/cdn.vox-cdn.com/uploads/chorus_image/image/60433671/856840358.jpg.0.jpg)
There is no way around it, 2017 was not a good year for Jets wide receiver Terrelle Pryor. After putting up a wildly unexpected 1000 yard season in 2016, Pryor was surprisingly not wanted back by his former team, the Cleveland Browns. Pryor ended up signing a relatively modest (for a 1000 yard receiver) one year, $6 million contract with the Washington Redskins.
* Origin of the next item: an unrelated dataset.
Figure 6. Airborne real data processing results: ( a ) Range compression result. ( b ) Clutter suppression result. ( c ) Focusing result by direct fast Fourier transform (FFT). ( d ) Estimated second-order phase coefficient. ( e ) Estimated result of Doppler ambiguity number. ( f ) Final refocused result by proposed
Though the deal was not what Pryor hoped for or expected, having Pro Bowl quarterback Kirk Cousins throwing him the ball rather than the motley collection of has-beens and never-weres the Browns had been fielding at the game’s most important position surely had Pryor gleefully anticipating what was to come in 2017, and the big payout likely to follow in 2018. Alas, the best laid plans of Browns and men ...
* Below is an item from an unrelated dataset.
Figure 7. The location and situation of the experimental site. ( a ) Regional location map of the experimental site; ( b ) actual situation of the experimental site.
Pryor struggled through a highly disappointing 2017 campaign. Injured almost from the start and rarely fully healthy, Pryor never found his groove in Washington, putting up just 20 receptions and 240 yards in nine forgettable games before the season mercifully ended for him with a trip to the injured reserve list. This had to have been a bitter disappointment for the talented Mr. Pryor, who now faced an uncertain future coming off an injury and a disastrous performance and moving swiftly towards football middle age at the age of 29. One year removed from his breakout campaign with the Browns Pryor could only obtain a one year $4.5 million dollar prove it deal with the Jets.
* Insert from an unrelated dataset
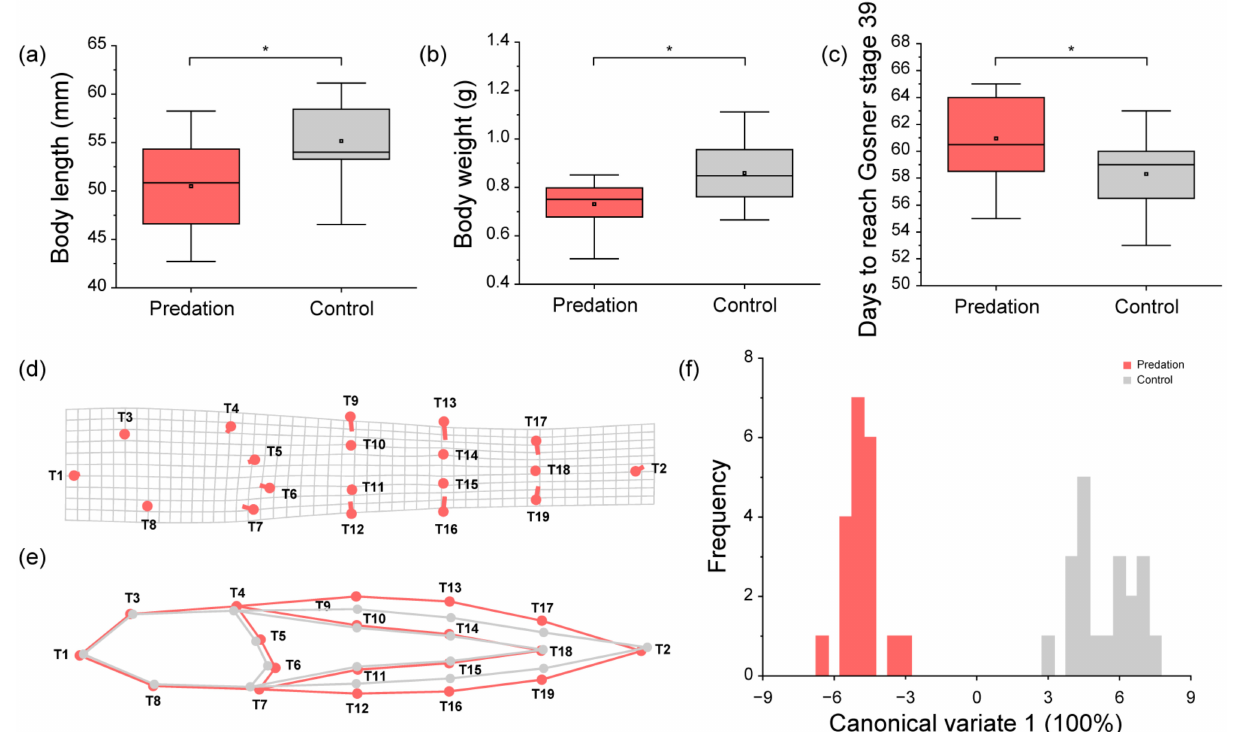
Figure 4. Comparison of the ( a ) body length; ( b ) body weight; ( c ) development rate; and ( d – f ) the body and tail shape in tadpoles (Gosner stage 39) between the predation and control groups: ( d ) The rectangular grid with landmark points and vectors of the canonical variate 1 (CV1); ( e ) the wireframe graph of the tadpole in respect to the predation and control groups from CV1; and ( f ) the distribution of the CV1 value in the tadpoles between the predation and control groups. The red and gray boxes represent the tadpoles from the predation and control groups, respectively. The box plots detail: the mean (central square dot); median (central band); 25th and 75th percentiles ( bottom and top of boxes); and range within a 1.5 interquartile (the bottom and top of the line). Significant differences ( p < 0.05) were determined using an unpaired t -test and are represented with an asterisk (*). Circles in the deformation grid, as well as the grey points and lines in the wireframe graph, indicate the body and tail shape of the individuals with the lowest CV value. The lines in the deformation grid, as well as the red points and lines in the wireframe graph, indicate the change in body and tail shape via an increase in CV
The disappointing 2017 campaign has many Jets fans overlooking the fact that Pryor posted a 1000+ yards campaign just a year earlier. Some point to the fact that even in Pryor’s 2016 season it took 140 targets to reach those 1007 yards, not exactly the most efficient wide receiver campaign ever. This is true, but it perhaps overlooks an important piece of the puzzle that is Pryor. In 2016 Pryor had the following football immortals throwing him the football: Cody Kessler, Robert Griffin III, Kevin Hogan, Charlie Whitehurst and Josh McCown. A veritable cornucopia of quarterback ineptitude. Outside of the marginal McCown, not a single starting caliber quarterback among them. So let’s look at what Terrelle Pryor did with the only decent quarterback, Josh McCown, throwing him the ball. McCown played 4 games in 2016 in which he threw at least 15 passes. In those four games Pryor had games of 97, 101 and 131 yards, and totaled 361 yards on 20 receptions in 44 targets, with an enormous 18 yards per catch average and a more than respectable 8.2 yards per target. Prorated over a full 16 game season that would result in 80 catches for 1444 yards. Anyone interested in a receiver who can do that? Contrast that with Pryor’s 57 receptions for 646 yards on 96 targets (11.3 yards per catch and an anemic 6.7 yards per target) with all the other Bears quarterbacks and we can see the difference having a sort of legitimate quarterback throwing him the ball made for Pryor in 2016. And it’s not like Pryor put up his McCown numbers against a bunch of terrible pass defenses; he faced the NFL’s 2nd, 13th, 14th and 30th rated pass defenses in terms of passer rating allowed in those games, and the biggest game of his career, 6 catches for 131 yards, came against the 2016 New York Giants’ #2 rated pass defense.
On the other hand, four games is a tiny sample, pro-rating stats is a dangerous game, and it is entirely possible the four game run with McCown is just statistical noise. Playing with a better quarterback in 2017 in Cousins, Pryor completely bombed, albeit with the excuse of a bum ankle. So which Pryor can we expect to see in 2017? The Pryor who torched the NFL in four games with the guy who just might be his starting quarterback for much of 2018, Josh McCown, depending on rookie Sam Darnold’s development, or the Pryor who looked lost in an injury riddled 2017 campaign with a new team and a better quarterback in Kurt Cousins? I have no idea, but it will be fun finding out, and maybe, just maybe, Pryor has not had his last engagement with the 1000 yard club.